The ultimate life span of a super-Earth is determined by the merging of the inner and outer pHZ boundaries and depends on the planetary mass. For a planet older than this ultimate life span, no habitability is found. An Earth-like planet with $1~M_\oplus$ and a relative continental area of 0.3 has an ultimate life span of 8.8 Gyr, while super-Earth planets with $5~M_\oplus$ and $8~M_\oplus$ have ultimate life spans of 11.1 Gyr and 11.9 Gyr, respectively. The critical age and ultimate life span is found to decrease with the relative continental area It is obvious that an almost completely ocean-covered planet ("water world'') has the highest likelihood of being habitable; see also previous models for 47 UMa by Franck et al. (2003). However, for an age of 2 Gyr, habitability for Gl 581d is not constraint by the outer edge of the pHZ for continental to total planetary surface ratios of less than 0.7. In the case of a biogenic enhancement factor $\alpha_{{\rm bio}}=3.6$ for complex life, habitability is maintained even for a land world with a continental to total planetary surface ratio of 0.9.

The simulations have been repeated for different maximum CO2 pressures $P_{\rm max}$ and three climate models (Table 2). For the climate model by Williams (1998), Gl 581d is habitable for $P_{\rm max}\geq 9$ bar, for a grey atmosphere model (Chamberlain 1980) no habitability can be found, while for the Budyko model (Budyko 1982) (climate sensitivity 4 K/2 $\times$ CO2) habitability is attained for $P_{\rm max}\ge 4$ bar.

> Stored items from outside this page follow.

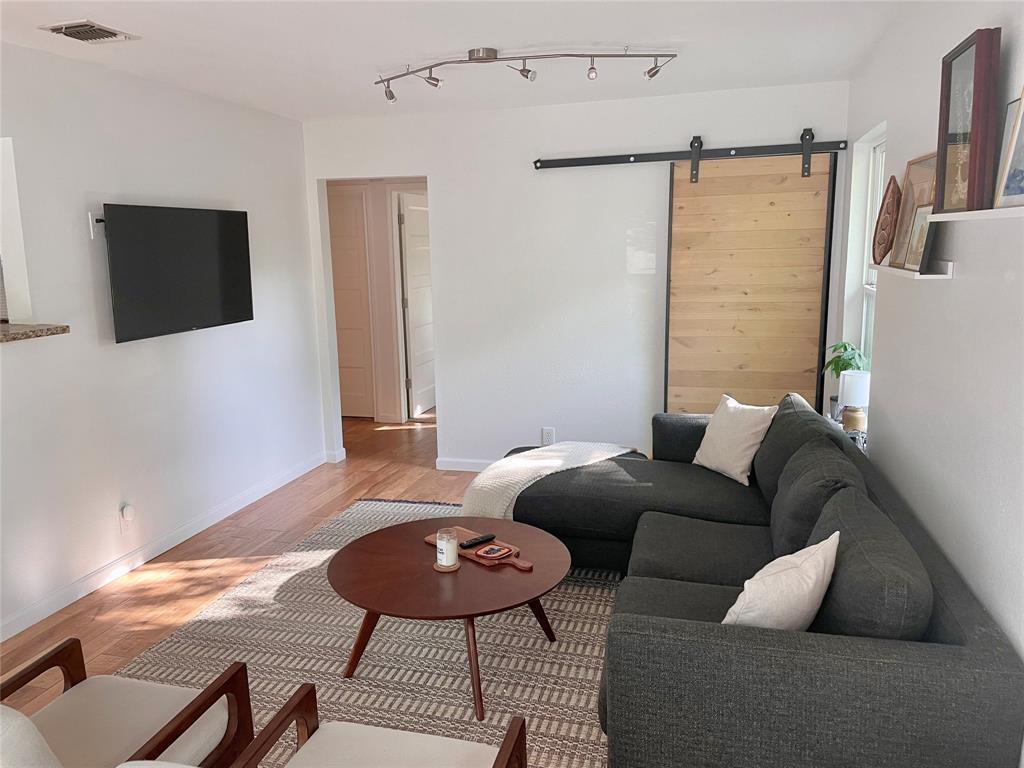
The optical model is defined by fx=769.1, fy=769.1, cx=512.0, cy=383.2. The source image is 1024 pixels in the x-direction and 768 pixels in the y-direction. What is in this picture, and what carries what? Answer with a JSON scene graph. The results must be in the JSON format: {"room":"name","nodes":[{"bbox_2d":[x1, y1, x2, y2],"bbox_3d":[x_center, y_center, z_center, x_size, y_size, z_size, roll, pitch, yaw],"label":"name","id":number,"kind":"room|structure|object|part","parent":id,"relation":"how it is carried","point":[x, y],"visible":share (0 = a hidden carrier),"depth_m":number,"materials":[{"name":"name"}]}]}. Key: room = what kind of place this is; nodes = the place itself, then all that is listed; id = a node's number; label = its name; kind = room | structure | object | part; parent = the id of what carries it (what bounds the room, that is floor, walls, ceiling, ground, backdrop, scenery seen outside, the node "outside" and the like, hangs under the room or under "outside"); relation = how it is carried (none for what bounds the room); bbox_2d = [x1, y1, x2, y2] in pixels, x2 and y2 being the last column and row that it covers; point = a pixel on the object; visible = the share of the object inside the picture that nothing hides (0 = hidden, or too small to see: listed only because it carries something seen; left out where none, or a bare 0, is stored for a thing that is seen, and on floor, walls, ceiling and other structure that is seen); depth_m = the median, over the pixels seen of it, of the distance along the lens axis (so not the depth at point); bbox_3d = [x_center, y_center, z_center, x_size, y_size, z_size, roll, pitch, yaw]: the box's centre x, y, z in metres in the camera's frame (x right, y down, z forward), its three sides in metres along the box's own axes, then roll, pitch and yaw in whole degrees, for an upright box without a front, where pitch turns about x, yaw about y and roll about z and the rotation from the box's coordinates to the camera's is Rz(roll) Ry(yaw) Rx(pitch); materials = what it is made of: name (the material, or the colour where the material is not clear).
{"room":"living room","nodes":[
{"label":"living room","id":0,"kind":"room"},
{"bbox_2d":[0,40,325,643],"bbox_3d":[-2.340,-0.045,2.510,0.130,2.466,6.555,2,11,15],"label":"left wall","id":1,"kind":"structure","parent":0,"point":[278,119],"depth_m":3.83,"materials":[{"name":"white paint"}]},
{"bbox_2d":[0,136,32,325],"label":"pass-through opening","id":2,"kind":"object","parent":1,"relation":"in","point":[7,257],"visible":0.76,"depth_m":3.28,"materials":[{"name":"white paint"}]},
{"bbox_2d":[0,322,68,342],"bbox_3d":[-2.313,-0.158,2.915,0.719,0.040,0.990,2,11,15],"label":"granite countertop","id":3,"kind":"structure","parent":1,"relation":"attached to","point":[24,332],"depth_m":3.15,"materials":[{"name":"brown stone"}]},
{"bbox_2d":[88,211,104,238],"bbox_3d":[-1.936,-0.751,3.641,0.064,0.123,0.074,2,11,15],"label":"tv mount","id":4,"kind":"object","parent":1,"relation":"attached to","point":[90,216],"visible":0.63,"depth_m":3.63,"materials":[{"name":"white"}]},
{"bbox_2d":[119,504,134,532],"bbox_3d":[-1.911,0.675,3.832,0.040,0.132,0.074,2,11,15],"label":"wall socket","id":5,"kind":"object","parent":1,"relation":"attached to","point":[128,510],"visible":0.99,"depth_m":3.82,"materials":[{"name":"white plastic"}]},
{"bbox_2d":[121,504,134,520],"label":"plug-in device","id":6,"kind":"object","parent":5,"relation":"attached to","point":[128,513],"visible":0.99,"depth_m":3.79,"materials":[{"name":"white plastic"}]},
{"bbox_2d":[0,450,327,641],"bbox_3d":[-1.828,1.040,3.139,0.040,0.089,5.853,2,11,15],"label":"baseboard","id":7,"kind":"structure","parent":1,"relation":"attached to","point":[160,551],"depth_m":4.05,"materials":[{"name":"white paint"}]},
{"bbox_2d":[101,204,254,343],"bbox_3d":[-1.763,-0.606,4.102,0.101,0.644,1.064,2,11,15],"label":"television","id":8,"kind":"object","parent":1,"relation":"attached to","point":[230,216],"visible":0.99,"depth_m":3.97,"materials":[{"name":"black plastic"}]},
{"bbox_2d":[0,409,476,717],"bbox_3d":[-0.813,1.014,3.658,5.979,0.103,9.382,2,11,15],"label":"floor","id":9,"kind":"structure","parent":0,"point":[185,603],"depth_m":4.04,"materials":[{"name":"brown wood"}]},
{"bbox_2d":[109,498,618,767],"bbox_3d":[-0.187,1.018,3.225,2.492,0.012,2.978,2,11,15],"label":"rug","id":10,"kind":"object","parent":9,"relation":"on","point":[378,667],"visible":0.47,"depth_m":2.99,"materials":[{"name":"carpet"}]},
{"bbox_2d":[0,635,254,767],"bbox_3d":[-1.078,0.901,1.796,0.660,0.764,0.744,2,11,15],"label":"armchair","id":11,"kind":"object","parent":10,"relation":"on","point":[75,642],"visible":0.98,"depth_m":1.94,"materials":[{"name":"brown wood"}]},
{"bbox_2d":[225,679,526,767],"bbox_3d":[-0.321,0.948,1.574,0.622,0.742,0.690,2,11,15],"label":"armchair","id":12,"kind":"object","parent":10,"relation":"on","point":[512,741],"visible":1,"depth_m":1.80,"materials":[{"name":"wood"}]},
{"bbox_2d":[328,514,569,722],"bbox_3d":[-0.224,0.860,2.916,0.905,0.411,0.909,2,11,15],"label":"coffee table","id":13,"kind":"object","parent":10,"relation":"on","point":[399,530],"visible":0.93,"depth_m":2.75,"materials":[{"name":"brown wood"}]},
{"bbox_2d":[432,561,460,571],"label":"coaster","id":14,"kind":"object","parent":13,"relation":"on","point":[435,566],"visible":0.55,"depth_m":2.79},
{"bbox_2d":[435,528,459,569],"bbox_3d":[-0.241,0.602,2.822,0.094,0.134,0.094,2,11,15],"label":"candle","id":15,"kind":"object","parent":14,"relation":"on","point":[446,556],"visible":0.99,"depth_m":2.79,"materials":[{"name":"wax"}]},
{"bbox_2d":[427,527,535,571],"bbox_3d":[-0.112,0.644,2.987,0.520,0.015,0.191,9,14,44],"label":"cutting board","id":16,"kind":"object","parent":13,"relation":"on","point":[482,560],"visible":0.57,"depth_m":2.93,"materials":[{"name":"brown wood"}]},
{"bbox_2d":[458,533,495,547],"bbox_3d":[-0.137,0.615,3.006,0.154,0.018,0.043,-9,13,-38],"label":"remote control","id":17,"kind":"object","parent":16,"relation":"on","point":[473,541],"visible":1,"depth_m":2.99,"materials":[{"name":"black plastic"}]},
{"bbox_2d":[473,543,513,559],"bbox_3d":[-0.071,0.638,2.918,0.122,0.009,0.122,6,13,36],"label":"coaster","id":18,"kind":"object","parent":16,"relation":"on","point":[495,549],"visible":0.99,"depth_m":2.91,"materials":[{"name":"red"}]},
{"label":"handle","id":19,"kind":"part","parent":16,"relation":"part of","materials":[{"name":"brown wood"}]},
{"bbox_2d":[498,392,1022,767],"bbox_3d":[0.590,0.593,3.100,1.812,0.784,2.541,2,11,15],"label":"sectional sofa","id":20,"kind":"object","parent":10,"relation":"on","point":[961,590],"visible":0.88,"depth_m":2.00,"materials":[{"name":"grey fabric"}]},
{"bbox_2d":[462,442,635,518],"bbox_3d":[0.182,0.564,3.987,0.812,0.387,0.731,2,11,15],"label":"throw blanket","id":21,"kind":"object","parent":20,"relation":"on","point":[480,485],"visible":0.62,"depth_m":3.84,"materials":[{"name":"fabric"}]},
{"bbox_2d":[693,392,777,485],"bbox_3d":[1.092,0.265,3.793,0.239,0.386,0.441,-5,11,-21],"label":"throw pillow","id":22,"kind":"object","parent":20,"relation":"on","point":[747,429],"visible":0.98,"depth_m":3.70,"materials":[{"name":"white fabric"}]},
{"bbox_2d":[722,531,839,630],"bbox_3d":[0.720,0.593,2.093,0.428,0.351,0.218,-11,14,-44],"label":"throw pillow","id":23,"kind":"object","parent":20,"relation":"on","point":[817,588],"visible":0.83,"depth_m":1.99,"materials":[{"name":"fabric"}]},
{"bbox_2d":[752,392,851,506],"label":"back cushion","id":24,"kind":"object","parent":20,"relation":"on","point":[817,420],"visible":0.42,"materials":[{"name":"grey fabric"}]},
{"bbox_2d":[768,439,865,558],"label":"back cushion","id":25,"kind":"object","parent":20,"relation":"on","point":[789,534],"visible":0.59,"depth_m":2.61,"materials":[{"name":"grey fabric"}]},
{"bbox_2d":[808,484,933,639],"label":"back cushion","id":26,"kind":"object","parent":20,"relation":"on","point":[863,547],"visible":0.67,"depth_m":1.93,"materials":[{"name":"grey fabric"}]},
{"bbox_2d":[326,177,430,422],"bbox_3d":[-1.020,-0.858,6.972,2.689,2.399,0.126,2,11,15],"label":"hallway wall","id":27,"kind":"structure","parent":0,"point":[393,250],"depth_m":6.93,"materials":[{"name":"beige paint"}]},
{"bbox_2d":[327,188,375,417],"bbox_3d":[-1.681,-0.685,7.066,0.796,2.050,0.088,2,11,15],"label":"hallway door","id":28,"kind":"structure","parent":27,"relation":"in","point":[352,252],"depth_m":7.01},
{"bbox_2d":[398,192,434,419],"bbox_3d":[-0.838,-0.737,7.295,0.098,2.011,0.742,2,11,19],"label":"hallway door","id":29,"kind":"structure","parent":27,"relation":"in","point":[412,304],"depth_m":7.14,"materials":[{"name":"white paint"}]},
{"bbox_2d":[0,0,909,121],"bbox_3d":[-1.173,-1.452,2.973,5.373,0.106,9.174,2,11,15],"label":"ceiling","id":30,"kind":"structure","parent":0,"point":[102,13],"depth_m":3.38,"materials":[{"name":"white paint"}]},
{"bbox_2d":[39,20,138,43],"bbox_3d":[-1.682,-1.397,3.069,0.241,0.018,0.293,2,11,15],"label":"ceiling vent","id":31,"kind":"object","parent":30,"relation":"attached to","point":[71,31],"visible":0.99,"depth_m":3.04,"materials":[{"name":"metal"}]},
{"bbox_2d":[374,45,678,103],"bbox_3d":[0.011,-1.446,3.575,1.558,0.175,0.251,2,11,15],"label":"track light","id":32,"kind":"object","parent":30,"relation":"attached to","point":[473,59],"visible":0.99,"depth_m":3.52,"materials":[{"name":"silver metal"}]},
{"bbox_2d":[299,81,848,470],"bbox_3d":[0.272,-0.574,5.127,3.587,2.459,0.123,2,11,15],"label":"back wall","id":33,"kind":"structure","parent":0,"point":[444,188],"depth_m":5.03,"materials":[{"name":"white paint"}]},
{"bbox_2d":[435,457,495,472],"bbox_3d":[0.945,0.616,5.102,2.996,0.087,0.014,2,11,15],"label":"baseboard","id":34,"kind":"structure","parent":33,"relation":"attached to","point":[456,463],"depth_m":5.45,"materials":[{"name":"white paint"}]},
{"bbox_2d":[541,427,554,445],"bbox_3d":[0.243,0.358,5.220,0.077,0.120,0.009,2,11,15],"label":"wall socket","id":35,"kind":"object","parent":33,"relation":"attached to","point":[545,435],"visible":0.94,"depth_m":5.22,"materials":[{"name":"white plastic"}]},
{"bbox_2d":[534,138,843,169],"bbox_3d":[1.079,-1.385,4.648,1.892,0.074,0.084,2,11,15],"label":"barn door rail","id":36,"kind":"object","parent":33,"relation":"attached to","point":[656,160],"visible":0.98,"depth_m":4.62,"materials":[{"name":"black metal"}]},
{"bbox_2d":[663,140,836,420],"bbox_3d":[1.432,-0.381,4.722,0.933,2.188,0.084,2,11,15],"label":"barn door","id":37,"kind":"structure","parent":36,"relation":"hanging from","point":[679,214],"depth_m":4.68,"materials":[{"name":"brown wood"}]},
{"bbox_2d":[838,370,871,433],"bbox_3d":[1.663,0.117,3.714,0.156,0.338,0.156,2,11,15],"label":"table lamp","id":38,"kind":"object","parent":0,"point":[857,396],"visible":0.85,"depth_m":3.66,"materials":[{"name":"white fabric"}]},
{"bbox_2d":[840,0,1023,699],"bbox_3d":[1.197,0.036,1.579,0.158,2.464,6.678,2,11,15],"label":"right wall","id":39,"kind":"structure","parent":0,"point":[1022,285],"depth_m":2.33,"materials":[{"name":"white paint"}]},
{"bbox_2d":[842,125,886,410],"bbox_3d":[1.834,-0.482,3.853,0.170,1.528,0.950,2,11,15],"label":"window","id":40,"kind":"structure","parent":39,"relation":"in","point":[863,319],"depth_m":4.19,"materials":[{"name":"white"}]},
{"bbox_2d":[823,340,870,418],"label":"potted plant","id":41,"kind":"object","parent":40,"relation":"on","point":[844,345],"visible":0.48,"depth_m":4.06,"materials":[{"name":"green plant"}]},
{"bbox_2d":[869,258,953,279],"bbox_3d":[1.377,-0.405,2.694,0.104,0.042,0.883,2,11,15],"label":"wall shelf","id":42,"kind":"object","parent":39,"relation":"attached to","point":[940,276],"visible":0.72,"depth_m":2.38,"materials":[{"name":"white wood"}]},
{"bbox_2d":[871,177,901,265],"bbox_3d":[1.497,-0.647,3.079,0.089,0.345,0.263,2,11,15],"label":"sculpture","id":43,"kind":"object","parent":42,"relation":"on","point":[887,224],"visible":0.97,"depth_m":3.02,"materials":[{"name":"brown wood"}]},
{"bbox_2d":[888,151,937,268],"bbox_3d":[1.441,-0.614,2.751,0.062,0.395,0.449,2,11,15],"label":"picture frame","id":44,"kind":"object","parent":42,"relation":"on","point":[923,168],"visible":0.64,"depth_m":2.80,"materials":[{"name":"brown wood"}]},
{"bbox_2d":[905,203,935,272],"bbox_3d":[1.343,-0.478,2.519,0.039,0.212,0.218,1,10,12],"label":"picture frame","id":45,"kind":"object","parent":42,"relation":"on","point":[925,248],"visible":0.66,"depth_m":2.50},
{"bbox_2d":[929,205,1023,222],"bbox_3d":[1.065,-0.349,1.569,0.135,0.026,0.965,2,11,15],"label":"upper wall shelf","id":46,"kind":"object","parent":39,"relation":"attached to","point":[952,214],"visible":0.95,"depth_m":1.69,"materials":[{"name":"white"}]},
{"bbox_2d":[934,29,1000,213],"bbox_3d":[1.174,-0.658,1.979,0.075,0.417,0.268,2,11,15],"label":"picture frame","id":47,"kind":"object","parent":46,"relation":"on","point":[976,82],"visible":0.97,"depth_m":1.92,"materials":[{"name":"wood"}]},
{"bbox_2d":[993,89,1023,210],"bbox_3d":[1.105,-0.514,1.580,0.066,0.289,0.302,2,11,15],"label":"picture frame","id":48,"kind":"object","parent":46,"relation":"on","point":[1022,100],"visible":1,"depth_m":1.69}
]}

A planet with eight Earth masses has more volatiles than an Earth size planet to build up such a dense atmosphere. This prevents the atmosphere from freezing out due to tidal locking. In case of an eccentric orbit of Gl 581d (e=0.2), the planet is habitable for the entire luminosity range considered in this study, even if the maximum CO2 pressure is assumed as low as 5 bar. In conclusion, one might expect that life may have originated on Gl 581d. The appearance of complex life, however, is unlikely due to the rather adverse environmental conditions. To get an ultimate answer to the profound question of life on Gl 581d, we have to await future space missions such as the TPF/Darwin. They will allow for the first time to attempt the detection of biomarkers (Grenfell et al. 2007) in the atmospheres of the two super-Earths around Gl 581.